Aiming at complete trade normalisation by the end of this year, the federal cabinet not only approved a negative list of 1,209 banned items, which will allow trade in all other goods with India, but also sanctioned the phasing out of the negative list in the next ten months.
At present, Pakistan maintains a positive list of 1,945 items that are allowed to be traded between the two countries. The switch from a positive to a negative list has long been a hurdle to freeing up trade between the two.
“On recommendations of coalition partners and cabinet members, Prime Minister Syed Yousaf Raza Gilani has approved the negative list,” said Information Minister Firdous Ashiq Awan while briefing the media.
The cabinet also decided in principle to phase out the negative list by December 31, 2012, which will complete the trade normalisation process, the minister said.
Larger than expected
The negative list approved by the cabinet, however, is comparatively larger than the understanding arrived at with India. The commerce ministry, in a policy statement earlier, had vowed to restrict it to 636 items.
After consultations with the industry, it was proposed to add 573 items into the commerce ministry’s list, said a spokesperson of the ministry of industries.
The ministry’s recommendation to phase out the negative list in 3 to 5 years was not accepted by the cabinet though, he added. The commerce ministry will determine the timeframe for gradual phasing out of the negative list in the next ten months, in consultations with stakeholders, the minister said.
The abolition of the negative list would automatically confer the ‘Most-Favoured Nation’ status to India, but an official from the textiles ministry disagreed, saying the cabinet would have to prepare a fresh summary in this regard.
Under the World Trade Organisation rules, no state can restrict trade with any other state, but Pakistan has added Annexure G in its trade policy that allows trade with India in limited items. India too has banned investment by Pakistani firms.
Indian Commerce Minister Anand Sharma, during his recent visit to Islamabad, had said his country would relax the ban once the process of trade normalisation is completed.
Awan said the Ministries of Industries, Production and Textiles raised concerns over the proposed negative list but the commerce minister assured the cabinet that the government would protect the interests of the local industries through effective implementation of safeguard laws.
In the next 10 months, the local industries would be ready to compete with their Indian counterparts, Awan said.
To a question on the security establishment’s opposition to trade normalisation, Awan said the commerce ministry has consulted all stakeholders, including the military. The process of trade normalisation is not a betrayal to the Kashmir cause, the minister said.

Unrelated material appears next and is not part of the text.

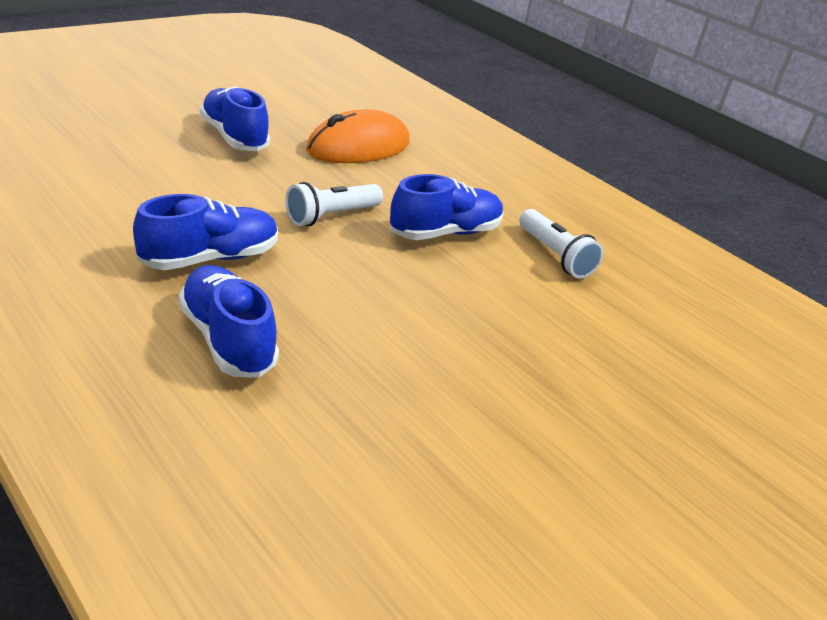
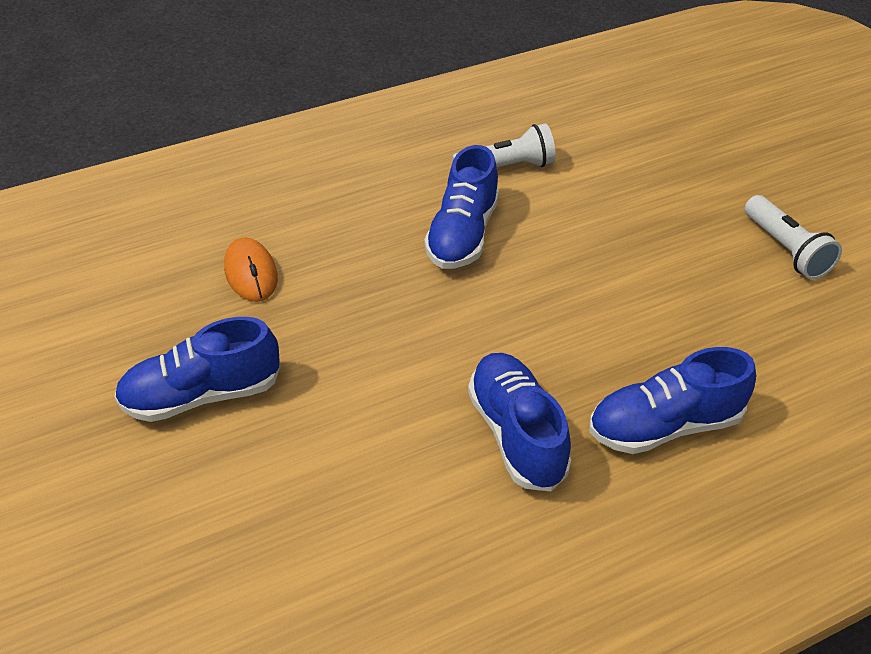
camera: 70 degrees left, 10 degrees up
(331, 216) = (425, 320): white flashlight -> white flashlight (786, 250)
(358, 147) = (251, 273): orange mouse -> orange mouse, size x0.59
(445, 233) = (463, 235): blue shoe -> blue shoe turned 150 degrees counterclockwise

“The prime minister told the cabinet that since trade began between Azad Kashmir and Jammu Kashmir, as many as 14,000 trucks have crossed the Line of Control, involving Rs 14 to 15 billion in trade transactions.”
“If direct stakeholders [in the Kashmir conflict] can trade, then the government has every reason to protect the interests of the rest of Pakistan”, Awan said while quoting the premier.
Published in The Express Tribune, March 1st, 2012.